Step-by-step explanation:

Polar coordinates are of the form:

$(r,\theta)$

where

$r = \sqrt{ {x}^{2} + {y}^{2} }$

and

$\theta = \tan^{ - 1} ( \frac{y}{x} )$

The given rectangular coordinates are: (3,-3).

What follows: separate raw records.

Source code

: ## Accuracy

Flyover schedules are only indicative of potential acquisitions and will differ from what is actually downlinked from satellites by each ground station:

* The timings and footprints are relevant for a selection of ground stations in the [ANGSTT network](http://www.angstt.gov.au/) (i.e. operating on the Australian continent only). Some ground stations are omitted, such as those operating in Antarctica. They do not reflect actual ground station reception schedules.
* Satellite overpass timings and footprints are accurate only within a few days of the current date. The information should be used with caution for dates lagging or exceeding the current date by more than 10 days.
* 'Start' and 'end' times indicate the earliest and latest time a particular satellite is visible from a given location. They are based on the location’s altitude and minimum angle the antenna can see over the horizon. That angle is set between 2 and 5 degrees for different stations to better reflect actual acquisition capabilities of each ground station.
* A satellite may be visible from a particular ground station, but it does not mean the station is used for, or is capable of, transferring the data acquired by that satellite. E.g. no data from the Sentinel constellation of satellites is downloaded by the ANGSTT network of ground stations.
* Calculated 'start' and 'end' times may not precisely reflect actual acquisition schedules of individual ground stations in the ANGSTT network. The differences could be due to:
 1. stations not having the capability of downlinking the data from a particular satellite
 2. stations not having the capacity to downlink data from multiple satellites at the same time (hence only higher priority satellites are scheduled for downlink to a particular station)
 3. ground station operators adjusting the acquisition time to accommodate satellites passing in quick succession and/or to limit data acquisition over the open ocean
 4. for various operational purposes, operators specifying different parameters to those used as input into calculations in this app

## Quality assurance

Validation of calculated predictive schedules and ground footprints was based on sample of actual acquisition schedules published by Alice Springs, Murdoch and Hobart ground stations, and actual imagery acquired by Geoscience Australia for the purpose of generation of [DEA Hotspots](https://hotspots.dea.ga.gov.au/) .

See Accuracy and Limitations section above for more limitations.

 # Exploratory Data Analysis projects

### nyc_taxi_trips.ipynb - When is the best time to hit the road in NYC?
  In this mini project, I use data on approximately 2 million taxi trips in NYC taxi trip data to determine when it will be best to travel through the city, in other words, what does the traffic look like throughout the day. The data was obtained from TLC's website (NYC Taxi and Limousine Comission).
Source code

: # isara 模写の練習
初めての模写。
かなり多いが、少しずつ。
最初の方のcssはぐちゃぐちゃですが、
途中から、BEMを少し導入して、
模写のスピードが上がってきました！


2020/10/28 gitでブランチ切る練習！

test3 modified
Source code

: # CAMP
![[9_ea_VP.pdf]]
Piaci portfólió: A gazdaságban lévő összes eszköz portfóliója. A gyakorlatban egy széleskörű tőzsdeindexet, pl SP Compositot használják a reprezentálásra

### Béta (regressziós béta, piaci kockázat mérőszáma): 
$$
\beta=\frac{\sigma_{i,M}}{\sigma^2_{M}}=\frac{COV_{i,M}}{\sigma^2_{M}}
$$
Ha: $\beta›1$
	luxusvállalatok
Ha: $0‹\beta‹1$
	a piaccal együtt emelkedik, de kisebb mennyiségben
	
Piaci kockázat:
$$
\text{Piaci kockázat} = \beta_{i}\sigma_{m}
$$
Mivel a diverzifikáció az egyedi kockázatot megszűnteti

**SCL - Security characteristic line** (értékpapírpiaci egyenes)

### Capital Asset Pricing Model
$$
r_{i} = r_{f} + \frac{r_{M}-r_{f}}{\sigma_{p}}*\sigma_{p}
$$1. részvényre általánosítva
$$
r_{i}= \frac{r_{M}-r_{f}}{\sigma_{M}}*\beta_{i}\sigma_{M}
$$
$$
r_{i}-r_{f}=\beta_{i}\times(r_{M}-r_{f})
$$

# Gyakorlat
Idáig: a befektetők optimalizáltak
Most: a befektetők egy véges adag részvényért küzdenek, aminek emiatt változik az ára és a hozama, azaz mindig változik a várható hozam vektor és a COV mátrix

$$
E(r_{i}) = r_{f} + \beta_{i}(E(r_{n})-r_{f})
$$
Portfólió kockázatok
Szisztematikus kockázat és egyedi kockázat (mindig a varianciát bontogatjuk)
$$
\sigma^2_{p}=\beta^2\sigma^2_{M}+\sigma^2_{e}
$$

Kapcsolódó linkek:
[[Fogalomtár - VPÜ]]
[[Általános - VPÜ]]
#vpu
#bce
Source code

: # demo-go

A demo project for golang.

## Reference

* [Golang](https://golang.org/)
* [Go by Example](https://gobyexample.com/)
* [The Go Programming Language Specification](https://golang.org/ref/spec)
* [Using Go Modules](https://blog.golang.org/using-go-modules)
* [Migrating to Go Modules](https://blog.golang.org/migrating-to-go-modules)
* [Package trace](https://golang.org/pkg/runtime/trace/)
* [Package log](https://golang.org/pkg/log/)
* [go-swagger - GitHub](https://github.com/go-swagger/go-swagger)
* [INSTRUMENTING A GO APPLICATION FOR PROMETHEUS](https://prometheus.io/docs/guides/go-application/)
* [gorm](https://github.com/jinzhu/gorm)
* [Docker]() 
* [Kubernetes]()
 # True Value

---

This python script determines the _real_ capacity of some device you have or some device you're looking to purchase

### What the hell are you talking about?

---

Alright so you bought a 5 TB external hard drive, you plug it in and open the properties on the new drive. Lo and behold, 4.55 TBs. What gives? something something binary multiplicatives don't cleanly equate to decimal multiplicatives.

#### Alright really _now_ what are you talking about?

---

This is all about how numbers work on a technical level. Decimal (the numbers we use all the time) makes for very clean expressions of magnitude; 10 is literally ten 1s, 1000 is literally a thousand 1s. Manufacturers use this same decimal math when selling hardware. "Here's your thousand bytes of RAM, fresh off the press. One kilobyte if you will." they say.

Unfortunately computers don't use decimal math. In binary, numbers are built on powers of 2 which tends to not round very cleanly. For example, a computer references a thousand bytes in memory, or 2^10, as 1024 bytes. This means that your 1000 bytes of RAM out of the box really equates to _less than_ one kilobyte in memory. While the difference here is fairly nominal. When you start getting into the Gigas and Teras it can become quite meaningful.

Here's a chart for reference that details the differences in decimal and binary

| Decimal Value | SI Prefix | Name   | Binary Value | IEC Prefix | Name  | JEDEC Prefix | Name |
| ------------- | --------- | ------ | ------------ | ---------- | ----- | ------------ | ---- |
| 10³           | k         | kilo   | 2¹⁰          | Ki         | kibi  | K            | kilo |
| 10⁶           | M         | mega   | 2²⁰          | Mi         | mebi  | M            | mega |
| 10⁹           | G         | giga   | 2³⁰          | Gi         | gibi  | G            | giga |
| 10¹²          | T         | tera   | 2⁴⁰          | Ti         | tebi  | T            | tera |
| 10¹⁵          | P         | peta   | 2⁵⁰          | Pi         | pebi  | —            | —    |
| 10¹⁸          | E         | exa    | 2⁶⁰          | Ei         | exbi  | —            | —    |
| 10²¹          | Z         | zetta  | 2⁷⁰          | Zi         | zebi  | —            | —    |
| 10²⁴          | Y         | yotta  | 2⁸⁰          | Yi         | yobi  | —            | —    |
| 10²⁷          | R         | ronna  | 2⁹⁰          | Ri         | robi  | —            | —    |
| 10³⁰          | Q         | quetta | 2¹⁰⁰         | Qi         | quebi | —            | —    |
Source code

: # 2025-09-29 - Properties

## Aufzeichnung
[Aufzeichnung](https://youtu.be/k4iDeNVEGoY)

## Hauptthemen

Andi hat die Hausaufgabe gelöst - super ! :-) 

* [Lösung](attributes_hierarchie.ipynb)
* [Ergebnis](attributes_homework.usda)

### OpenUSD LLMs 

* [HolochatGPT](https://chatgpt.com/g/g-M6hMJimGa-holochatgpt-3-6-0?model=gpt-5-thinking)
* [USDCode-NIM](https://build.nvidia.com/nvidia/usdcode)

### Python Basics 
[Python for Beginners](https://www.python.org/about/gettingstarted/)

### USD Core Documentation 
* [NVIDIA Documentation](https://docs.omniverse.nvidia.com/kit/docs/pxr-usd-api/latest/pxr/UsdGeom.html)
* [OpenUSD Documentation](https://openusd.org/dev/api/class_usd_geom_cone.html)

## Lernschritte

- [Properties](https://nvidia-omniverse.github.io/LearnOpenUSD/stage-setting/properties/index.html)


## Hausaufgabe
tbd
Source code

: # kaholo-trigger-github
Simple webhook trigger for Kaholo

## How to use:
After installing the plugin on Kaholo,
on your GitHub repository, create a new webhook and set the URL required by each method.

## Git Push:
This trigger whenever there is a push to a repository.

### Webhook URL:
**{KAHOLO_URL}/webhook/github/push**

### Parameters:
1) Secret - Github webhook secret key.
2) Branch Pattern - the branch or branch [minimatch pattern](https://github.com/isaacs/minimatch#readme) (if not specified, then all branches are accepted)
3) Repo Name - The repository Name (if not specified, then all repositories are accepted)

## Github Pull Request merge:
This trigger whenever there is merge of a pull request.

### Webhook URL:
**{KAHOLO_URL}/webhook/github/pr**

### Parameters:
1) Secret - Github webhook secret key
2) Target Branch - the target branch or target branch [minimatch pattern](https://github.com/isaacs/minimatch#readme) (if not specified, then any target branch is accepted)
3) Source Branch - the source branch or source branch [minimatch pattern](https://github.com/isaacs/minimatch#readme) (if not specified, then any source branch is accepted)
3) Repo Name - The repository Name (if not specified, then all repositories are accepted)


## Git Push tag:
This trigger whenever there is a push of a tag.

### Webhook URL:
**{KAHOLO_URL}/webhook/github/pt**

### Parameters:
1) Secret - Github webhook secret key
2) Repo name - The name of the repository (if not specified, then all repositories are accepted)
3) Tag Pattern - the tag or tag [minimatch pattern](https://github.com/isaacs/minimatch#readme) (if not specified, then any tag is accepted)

$r = \sqrt{ {3}^{2} + {( - 3)}^{2} }$

$r = \sqrt{9 + 9} = \sqrt{18}$

$r = 3 \sqrt{2}$

$\theta = \tan^{ - 1} ( \frac{ - 3}{3} )$

$\theta = \tan^{ - 1} ( - 1 )$

$\theta =135 \degree \: \: or \: \: 315 \degree$

The two polar coordinates are:

$(3 \sqrt{2} ,135 \degree) \: \: and \: \: (3 \sqrt{2} ,315 \degree)$

Answer 2

Answer:

$\left ( 3\sqrt{2},135^{\circ} \right )\,,\,\left ( 3\sqrt{2},315^{\circ} \right )$

Step-by-step explanation:

Let (x,y) be the rectangular coordinates of the point.

Here, $(x,y)=(3,-3)$

Let polar coordinates be $(r,\theta )$ such that $r=\sqrt{x^2+y^2}\,,\,\theta =\arctan \left ( \frac{y}{x} \right )$

$r=\sqrt{3^2+(-3)^2}=\sqrt{18}=3\sqrt{2}$

$\theta =\arctan \left ( \frac{-3}{3} \right )= \arctan (-1)$

We know that tan is negative in first and fourth quadrant, we get

$\theta =\pi-\frac{\pi}{4}=\frac{3\pi}{4}=135^{\circ}\\\theta =2\pi-\frac{\pi}{4}=\frac{7\pi}{4}=315^{\circ}$

So, polar coordinates are $\left ( 3\sqrt{2},135^{\circ} \right )\,,\,\left ( 3\sqrt{2},315^{\circ} \right )$